After a frenetic weekend in November, the Sun Unified Storage Simulator was ready in time for the launch. You can download it here for VMware. We had prepared versions for VirtualBox as well as VMware, preferring VirtualBox since it’s a Sun product; along the way we found some usability issues with the VirtualBox version — we were pushing both products beyond their design center and VMware handled it better. Rest assured that we’re working to resolve those issues and we’ll release the simulator for VirtualBox just as soon as it’s ready. Note that we didn’t limit the functionality at all; what you see is exactly what you’ll get with an actual 7000 series box (though the 7000 series will deliver much better performance than a laptop). Analytics, replication, compression, CIFS, iSCSI are all there; give it a try and see what you think.

9 Responses

  1. Is there any reason that you provide a VMware image that requires proprietary software as opposed to Sun’s own free VM offering? Bizarre.

  2. @Trunk Thanks for the question. That’s something I specifically meant to address, but forgot to include. I update the blog post, but the answer is that we had gone in with the assumption that we’d use VirtualBox, but hedged our bets by preparing a VMware version as well. At the last minute we hit a couple of issues with VirtualBox — notably the lack of a proper distribution mechanism or host-only networking on Mac OS X. Both of those features I’m told will be available in an upcoming release at which time we’ll publish the VirtualBox version as well.
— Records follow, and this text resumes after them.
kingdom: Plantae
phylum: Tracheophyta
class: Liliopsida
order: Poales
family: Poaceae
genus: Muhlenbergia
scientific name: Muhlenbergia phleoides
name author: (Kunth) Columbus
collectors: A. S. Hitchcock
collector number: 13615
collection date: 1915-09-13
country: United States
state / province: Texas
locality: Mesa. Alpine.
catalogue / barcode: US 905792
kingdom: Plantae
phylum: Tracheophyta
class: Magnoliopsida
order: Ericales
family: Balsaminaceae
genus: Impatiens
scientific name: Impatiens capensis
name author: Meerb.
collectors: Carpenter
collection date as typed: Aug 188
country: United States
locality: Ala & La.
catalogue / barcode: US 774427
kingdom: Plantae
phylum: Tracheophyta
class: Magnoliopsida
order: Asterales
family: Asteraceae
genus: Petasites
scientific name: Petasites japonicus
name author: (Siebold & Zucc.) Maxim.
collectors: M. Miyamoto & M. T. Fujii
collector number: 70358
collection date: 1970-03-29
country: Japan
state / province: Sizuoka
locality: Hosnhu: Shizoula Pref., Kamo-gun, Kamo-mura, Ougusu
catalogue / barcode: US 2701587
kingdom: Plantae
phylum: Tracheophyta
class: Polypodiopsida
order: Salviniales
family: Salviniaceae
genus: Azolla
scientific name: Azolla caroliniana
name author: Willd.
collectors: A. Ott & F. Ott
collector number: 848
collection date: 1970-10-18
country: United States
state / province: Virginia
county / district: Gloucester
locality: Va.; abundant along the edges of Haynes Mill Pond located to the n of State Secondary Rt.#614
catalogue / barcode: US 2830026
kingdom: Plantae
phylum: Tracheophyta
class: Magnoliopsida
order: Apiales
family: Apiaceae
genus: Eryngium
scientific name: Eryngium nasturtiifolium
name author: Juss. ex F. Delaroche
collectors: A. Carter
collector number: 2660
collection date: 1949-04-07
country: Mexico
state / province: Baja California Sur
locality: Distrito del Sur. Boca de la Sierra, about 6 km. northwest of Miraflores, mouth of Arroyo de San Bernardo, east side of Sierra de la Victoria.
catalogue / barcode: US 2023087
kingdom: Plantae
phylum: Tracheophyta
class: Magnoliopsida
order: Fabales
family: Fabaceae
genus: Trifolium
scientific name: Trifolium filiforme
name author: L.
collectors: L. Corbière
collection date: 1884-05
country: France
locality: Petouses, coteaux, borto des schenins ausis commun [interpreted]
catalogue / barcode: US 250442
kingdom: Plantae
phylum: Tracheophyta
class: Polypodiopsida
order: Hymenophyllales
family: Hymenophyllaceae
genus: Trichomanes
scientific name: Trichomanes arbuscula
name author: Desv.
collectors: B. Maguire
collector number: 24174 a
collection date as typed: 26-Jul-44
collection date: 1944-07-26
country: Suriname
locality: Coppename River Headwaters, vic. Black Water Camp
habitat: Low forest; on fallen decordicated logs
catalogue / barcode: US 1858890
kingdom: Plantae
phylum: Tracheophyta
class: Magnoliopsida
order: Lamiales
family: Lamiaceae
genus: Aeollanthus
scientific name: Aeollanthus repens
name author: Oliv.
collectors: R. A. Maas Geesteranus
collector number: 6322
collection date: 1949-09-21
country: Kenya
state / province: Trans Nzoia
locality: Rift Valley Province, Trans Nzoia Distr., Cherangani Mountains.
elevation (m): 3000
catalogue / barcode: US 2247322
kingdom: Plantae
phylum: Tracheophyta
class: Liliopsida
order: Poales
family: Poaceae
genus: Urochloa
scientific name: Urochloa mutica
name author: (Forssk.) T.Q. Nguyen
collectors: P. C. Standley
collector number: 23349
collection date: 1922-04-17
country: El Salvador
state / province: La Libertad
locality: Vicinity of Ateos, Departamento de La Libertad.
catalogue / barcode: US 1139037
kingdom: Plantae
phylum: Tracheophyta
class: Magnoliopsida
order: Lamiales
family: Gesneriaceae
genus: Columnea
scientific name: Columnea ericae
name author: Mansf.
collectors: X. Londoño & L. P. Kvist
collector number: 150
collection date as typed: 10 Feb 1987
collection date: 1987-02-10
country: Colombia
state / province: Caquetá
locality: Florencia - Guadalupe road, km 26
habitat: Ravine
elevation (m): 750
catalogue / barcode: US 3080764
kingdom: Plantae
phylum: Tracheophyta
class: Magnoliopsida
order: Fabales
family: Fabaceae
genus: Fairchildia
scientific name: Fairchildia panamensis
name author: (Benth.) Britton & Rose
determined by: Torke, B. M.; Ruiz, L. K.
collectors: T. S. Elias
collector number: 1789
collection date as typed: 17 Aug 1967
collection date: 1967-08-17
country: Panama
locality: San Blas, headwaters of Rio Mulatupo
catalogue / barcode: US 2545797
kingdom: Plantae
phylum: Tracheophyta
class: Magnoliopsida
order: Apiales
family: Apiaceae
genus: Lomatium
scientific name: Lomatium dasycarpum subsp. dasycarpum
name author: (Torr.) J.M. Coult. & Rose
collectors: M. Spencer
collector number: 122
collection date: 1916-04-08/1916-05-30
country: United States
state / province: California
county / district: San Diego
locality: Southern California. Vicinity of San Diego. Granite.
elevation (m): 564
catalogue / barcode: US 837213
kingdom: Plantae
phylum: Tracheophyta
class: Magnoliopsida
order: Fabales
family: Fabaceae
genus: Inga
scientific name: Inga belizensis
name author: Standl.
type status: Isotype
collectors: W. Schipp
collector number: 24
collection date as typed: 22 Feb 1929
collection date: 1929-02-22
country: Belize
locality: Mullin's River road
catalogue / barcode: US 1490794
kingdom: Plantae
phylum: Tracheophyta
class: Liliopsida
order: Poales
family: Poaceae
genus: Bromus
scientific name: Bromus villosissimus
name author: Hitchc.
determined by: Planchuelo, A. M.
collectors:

I’ll update this blog post when that happens and it will be included on the Fishworks blog:

  3. What are the chances of the fishworks software being released for use on other hardware, eg thumper? Even without an official release we could potentially hack it up from this VM which you supply, right?

  4. We of course have a version of the 7000 series in the Thumper/Thor/x4500/x4540 form factor: the Sun Storage 7210. Apparently there’s an official upgrade path under consideration. I suppose it might be possible to hack it up from the software in the VM, but some stuff just isn’t going to work with the arrangement and it will be a highly unsupported configuration so we won’t be able to help when you hit the inevitable issues with that hacked up config.

  5. Adam,
    I love the demo… I have used a few times over the last month while my VMware workstation license was active. It now expired and I am using VMware server as it does not require a license. When I attempt to import the Sun VMware Image it crashed the management daemon and will not install. Has anyone attempted to use this image under VMware Server?

  6. I have been running the emulator on vmware ESX 3.5 for quite som time now. Use the vmware converter tools to migrate the emulator from the original zip file. You can always use the vmware player which is free, but it does not run along side the server version.

  7. Adam,
    Can the VMware storage simulator be used on ESX 3.5 for actual testing? I know the IO will be slower than read hardware but it would be one heck of a demo on existing hardware. It would also convince some VMware end users to purchase storage from Sun vs. from Dell, EMC, NetApp or HP. The company I work for needs Sun’s storage but they are a EMC shop and the small sites like mine get stuck with the Dell/EMC stuff.
    I would like to test running my terminal servers, one Linux clustered Print server and NFS/CIFS/ZFS. I do not really want to have to order Sun demo servers. Our approval process at work can take more than 90 days. 🙁
    The Average Joe

  8. Joe,
    We have been using the simulator on ESX 3.5 for testing snapshot backup/restore of Exchange 2007 running in a CCR cluster on Windows 2008. The exchange is all virtual. The simulator is running smoothly, and with acceptable performance on ESX. I am looking forward to test "the real thing" during the next couple of weeks.